* [Task description]:
In this exercise, the entries below include pictures. Repeat exactly the lines from the line with "Türkiye'de yaşıyorum ve" to the line with "## Why the Oxford", including both, but without the pictures.

* [Material for this task]:
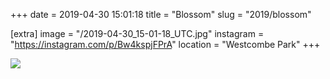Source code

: +++
date = 2019-04-30 15:01:18
title = "Blossom"
slug = "2019/blossom"

[extra]
image = "/2019-04-30_15-01-18_UTC.jpg"
instagram = "https://instagram.com/p/Bw4kspjFPrA"
location = "Westcombe Park"
+++

<img src="/2019-04-30_15-01-18_UTC.jpg" />
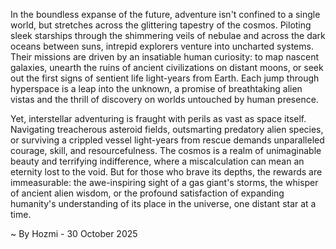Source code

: 
In the boundless expanse of the future, adventure isn't confined to a single world, but stretches across the glittering tapestry of the cosmos. Piloting sleek starships through the shimmering veils of nebulae and across the dark oceans between suns, intrepid explorers venture into uncharted systems. Their missions are driven by an insatiable human curiosity: to map nascent galaxies, unearth the ruins of ancient civilizations on distant moons, or seek out the first signs of sentient life light-years from Earth. Each jump through hyperspace is a leap into the unknown, a promise of breathtaking alien vistas and the thrill of discovery on worlds untouched by human presence.

Yet, interstellar adventuring is fraught with perils as vast as space itself. Navigating treacherous asteroid fields, outsmarting predatory alien species, or surviving a crippled vessel light-years from rescue demands unparalleled courage, skill, and resourcefulness. The cosmos is a realm of unimaginable beauty and terrifying indifference, where a miscalculation can mean an eternity lost to the void. But for those who brave its depths, the rewards are immeasurable: the awe-inspiring sight of a gas giant's storms, the whisper of ancient alien wisdom, or the profound satisfaction of expanding humanity's understanding of its place in the universe, one distant star at a time.

~ By Hozmi - 30 October 2025
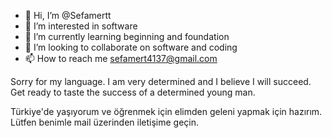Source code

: - 👋 Hi, I’m @Sefamertt
- 👀 I’m interested in software
- 🌱 I’m currently learning beginning and foundation
- 💞️ I’m looking to collaborate on software and coding
- 📫 How to reach me sefamert4137@gmail.com

<!---
Sefamertt/Sefamertt is a ✨ special ✨ repository because its `README.md` (this file) appears on your GitHub profile.
You can click the Preview link to take a look at your changes.
--->

Sorry for my language. I am very determined and I believe I will succeed. Get ready to taste the success of a determined young man.

Türkiye'de yaşıyorum ve öğrenmek için elimden geleni yapmak için hazırım. Lütfen benimle mail üzerinden iletişime geçin. 
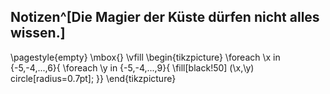 ## Notizen^[Die Magier der Küste dürfen nicht alles wissen.]

\pagestyle{empty}
\mbox{}
\vfill
\begin{tikzpicture}
\foreach \x in {-5,-4,...,6}{
\foreach \y in {-5,-4,...,9}{
\fill[black!50] (\x,\y) circle[radius=0.7pt];
}}
\end{tikzpicture}


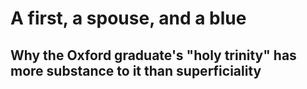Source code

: # A first, a spouse, and a blue

## Why the Oxford graduate's "holy trinity" has more substance to it than superficiality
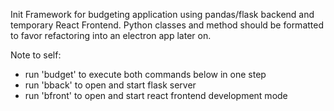 Init Framework for budgeting application using pandas/flask backend and temporary React Frontend. Python classes and method should be formatted to favor refactoring into an electron app later on.

Note to self:
- run 'budget' to execute both commands below in one step
- run 'bback' to open and start flask server
- run 'bfront' to open and start react frontend development mode

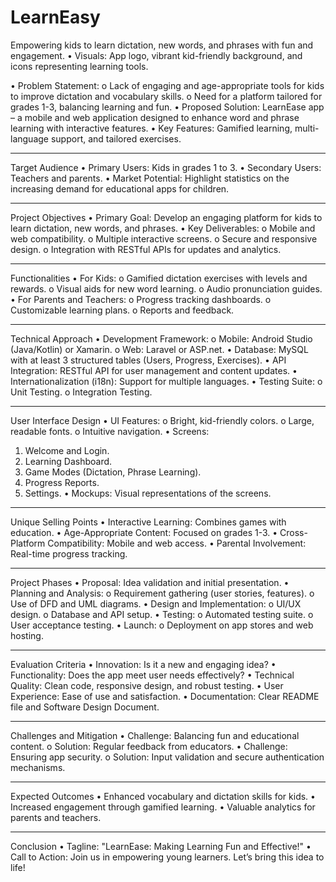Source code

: # LearnEasy
Empowering kids to learn dictation, new words, and phrases with fun and engagement.
•	Visuals: App logo, vibrant kid-friendly background, and icons representing learning tools.

•	Problem Statement:
o	Lack of engaging and age-appropriate tools for kids to improve dictation and vocabulary skills.
o	Need for a platform tailored for grades 1-3, balancing learning and fun.
•	Proposed Solution: LearnEase app – a mobile and web application designed to enhance word and phrase learning with interactive features.
•	Key Features: Gamified learning, multi-language support, and tailored exercises.
________________________________________
Target Audience
•	Primary Users: Kids in grades 1 to 3.
•	Secondary Users: Teachers and parents.
•	Market Potential: Highlight statistics on the increasing demand for educational apps for children.
________________________________________
 Project Objectives
•	Primary Goal: Develop an engaging platform for kids to learn dictation, new words, and phrases.
•	Key Deliverables:
o	Mobile and web compatibility.
o	Multiple interactive screens.
o	Secure and responsive design.
o	Integration with RESTful APIs for updates and analytics.
________________________________________
Functionalities
•	For Kids:
o	Gamified dictation exercises with levels and rewards.
o	Visual aids for new word learning.
o	Audio pronunciation guides.
•	For Parents and Teachers:
o	Progress tracking dashboards.
o	Customizable learning plans.
o	Reports and feedback.
________________________________________
Technical Approach
•	Development Framework:
o	Mobile: Android Studio (Java/Kotlin) or Xamarin.
o	Web: Laravel or ASP.net.
•	Database: MySQL with at least 3 structured tables (Users, Progress, Exercises).
•	API Integration: RESTful API for user management and content updates.
•	Internationalization (i18n): Support for multiple languages.
•	Testing Suite:
o	Unit Testing.
o	Integration Testing.
________________________________________
User Interface Design
•	UI Features:
o	Bright, kid-friendly colors.
o	Large, readable fonts.
o	Intuitive navigation.
•	Screens:
1.	Welcome and Login.
2.	Learning Dashboard.
3.	Game Modes (Dictation, Phrase Learning).
4.	Progress Reports.
5.	Settings.
•	Mockups: Visual representations of the screens.
________________________________________
Unique Selling Points
•	Interactive Learning: Combines games with education.
•	Age-Appropriate Content: Focused on grades 1-3.
•	Cross-Platform Compatibility: Mobile and web access.
•	Parental Involvement: Real-time progress tracking.
________________________________________
Project Phases
•	Proposal: Idea validation and initial presentation.
•	Planning and Analysis:
o	Requirement gathering (user stories, features).
o	Use of DFD and UML diagrams.
•	Design and Implementation:
o	UI/UX design.
o	Database and API setup.
•	Testing:
o	Automated testing suite.
o	User acceptance testing.
•	Launch:
o	Deployment on app stores and web hosting.
________________________________________
Evaluation Criteria
•	Innovation: Is it a new and engaging idea?
•	Functionality: Does the app meet user needs effectively?
•	Technical Quality: Clean code, responsive design, and robust testing.
•	User Experience: Ease of use and satisfaction.
•	Documentation: Clear README file and Software Design Document.
________________________________________
Challenges and Mitigation
•	Challenge: Balancing fun and educational content.
o	Solution: Regular feedback from educators.
•	Challenge: Ensuring app security.
o	Solution: Input validation and secure authentication mechanisms.
________________________________________
Expected Outcomes
•	Enhanced vocabulary and dictation skills for kids.
•	Increased engagement through gamified learning.
•	Valuable analytics for parents and teachers.
________________________________________
 Conclusion
•	Tagline: "LearnEase: Making Learning Fun and Effective!"
•	Call to Action: Join us in empowering young learners. Let’s bring this idea to life!




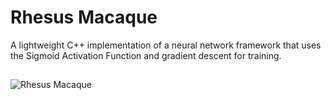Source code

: 
# Rhesus Macaque

A lightweight C++ implementation of a neural network framework that uses the Sigmoid Activation Function and gradient descent for training.

## 

![Rhesus Macaque](https://www.joelsartore.com/wp-content/uploads/stock/ANI108/ANI108-00153-1920x1279.jpg)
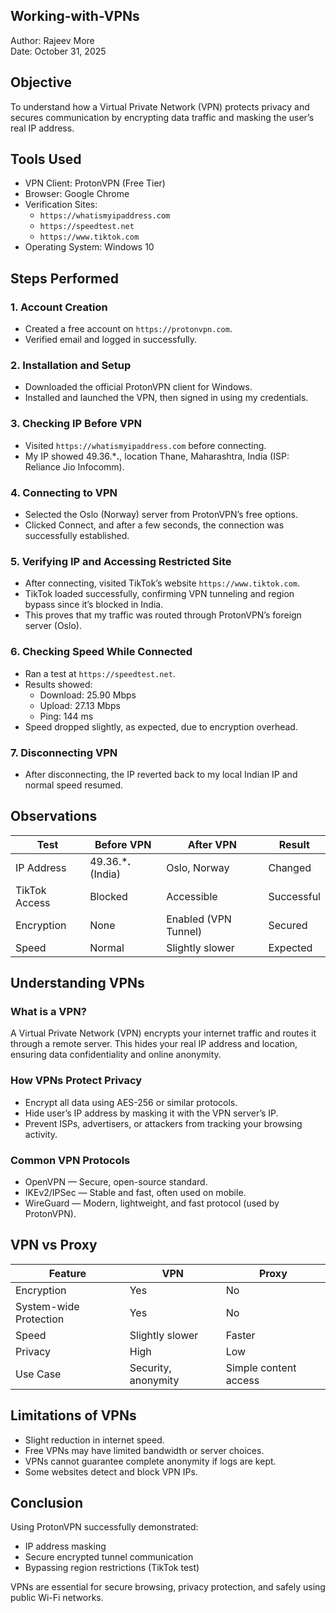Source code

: ## Working-with-VPNs
Author: Rajeev More  
Date: October 31, 2025  

## Objective  
To understand how a Virtual Private Network (VPN) protects privacy and secures communication by encrypting data traffic and masking the user’s real IP address.

## Tools Used  
- VPN Client: ProtonVPN (Free Tier)  
- Browser: Google Chrome  
- Verification Sites:  
  - `https://whatismyipaddress.com`
  - `https://speedtest.net` 
  - `https://www.tiktok.com`
- Operating System: Windows 10  

## Steps Performed  

### 1. Account Creation
- Created a free account on `https://protonvpn.com`.  
- Verified email and logged in successfully.  

### 2. Installation and Setup
- Downloaded the official ProtonVPN client for Windows.  
- Installed and launched the VPN, then signed in using my credentials.  

### 3. Checking IP Before VPN
- Visited `https://whatismyipaddress.com` before connecting.  
- My IP showed 49.36.***.**, location Thane, Maharashtra, India (ISP: Reliance Jio Infocomm).  

### 4. Connecting to VPN
- Selected the Oslo (Norway) server from ProtonVPN’s free options.  
- Clicked Connect, and after a few seconds, the connection was successfully established.  

### 5. Verifying IP and Accessing Restricted Site
- After connecting, visited TikTok’s website `https://www.tiktok.com`.  
- TikTok loaded successfully, confirming VPN tunneling and region bypass since it’s blocked in India.  
- This proves that my traffic was routed through ProtonVPN’s foreign server (Oslo).  

### 6. Checking Speed While Connected
- Ran a test at `https://speedtest.net`.  
- Results showed:  
  - Download: 25.90 Mbps  
  - Upload: 27.13 Mbps  
  - Ping: 144 ms  
- Speed dropped slightly, as expected, due to encryption overhead.  

### 7. Disconnecting VPN
- After disconnecting, the IP reverted back to my local Indian IP and normal speed resumed.  

## Observations  

| Test | Before VPN | After VPN | Result |
|------|-------------|-----------|--------|
| IP Address | 49.36.***.** (India) | Oslo, Norway | Changed  |
| TikTok Access | Blocked | Accessible | Successful |
| Encryption | None | Enabled (VPN Tunnel) | Secured  |
| Speed | Normal | Slightly slower | Expected  |

## Understanding VPNs  

### What is a VPN?
A Virtual Private Network (VPN) encrypts your internet traffic and routes it through a remote server. This hides your real IP address and location, ensuring data confidentiality and online anonymity.

### How VPNs Protect Privacy
- Encrypt all data using AES-256 or similar protocols.  
- Hide user’s IP address by masking it with the VPN server’s IP.  
- Prevent ISPs, advertisers, or attackers from tracking your browsing activity.  

### Common VPN Protocols
- OpenVPN — Secure, open-source standard.  
- IKEv2/IPSec — Stable and fast, often used on mobile.  
- WireGuard — Modern, lightweight, and fast protocol (used by ProtonVPN).  

## VPN vs Proxy  

| Feature | VPN | Proxy |
|----------|-----|-------|
| Encryption |  Yes |  No |
| System-wide Protection |  Yes |  No |
| Speed | Slightly slower | Faster |
| Privacy | High | Low |
| Use Case | Security, anonymity | Simple content access |

## Limitations of VPNs  
- Slight reduction in internet speed.  
- Free VPNs may have limited bandwidth or server choices.  
- VPNs cannot guarantee complete anonymity if logs are kept.  
- Some websites detect and block VPN IPs.  

## Conclusion  
Using ProtonVPN successfully demonstrated:  
- IP address masking  
- Secure encrypted tunnel communication  
- Bypassing region restrictions (TikTok test)  

VPNs are essential for secure browsing, privacy protection, and safely using public Wi-Fi networks.

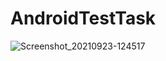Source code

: # AndroidTestTask
![Screenshot_20210923-124517](https://user-images.githubusercontent.com/70698479/134465002-dcdf6f4e-6602-41b3-93b5-203a9b4939db.png)
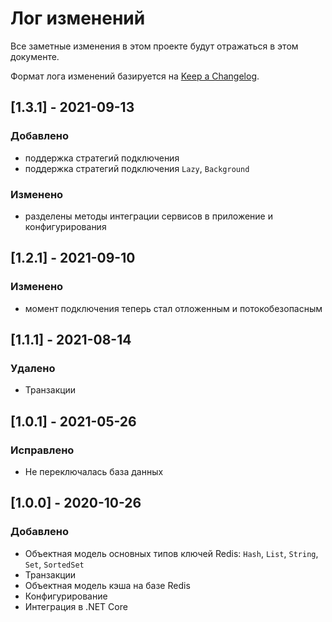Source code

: # Лог изменений

Все заметные изменения в этом проекте будут отражаться в этом документе.

Формат лога изменений базируется на [Keep a Changelog](https://keepachangelog.com/en/1.0.0/).

## [1.3.1] - 2021-09-13

### Добавлено

* поддержка стратегий подключения
* поддержка стратегий подключения `Lazy`, `Background`

### Изменено

* разделены методы интеграции сервисов в приложение и конфигурирования

## [1.2.1] - 2021-09-10

### Изменено

*  момент подключения теперь стал отложенным и потокобезопасным 

## [1.1.1]  - 2021-08-14

### Удалено

* Транзакции 

## [1.0.1]  - 2021-05-26

### Исправлено

* Не переключалась база данных 

## [1.0.0]  - 2020-10-26

### Добавлено

* Объектная модель основных типов ключей Redis: `Hash`, `List`, `String`, `Set`, `SortedSet`
* Транзакции
* Объектная модель кэша на базе Redis
* Конфигурирование
* Интеграция в .NET Core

* [Task solution]:
Türkiye'de yaşıyorum ve öğrenmek için elimden geleni yapmak için hazırım. Lütfen benimle mail üzerinden iletişime geçin. 
 ## Notizen^[Die Magier der Küste dürfen nicht alles wissen.]

\pagestyle{empty}
\mbox{}
\vfill
\begin{tikzpicture}
\foreach \x in {-5,-4,...,6}{
\foreach \y in {-5,-4,...,9}{
\fill[black!50] (\x,\y) circle[radius=0.7pt];
}}
\end{tikzpicture}


Source code

: # A first, a spouse, and a blue

## Why the Oxford graduate's "holy trinity" has more substance to it than superficiality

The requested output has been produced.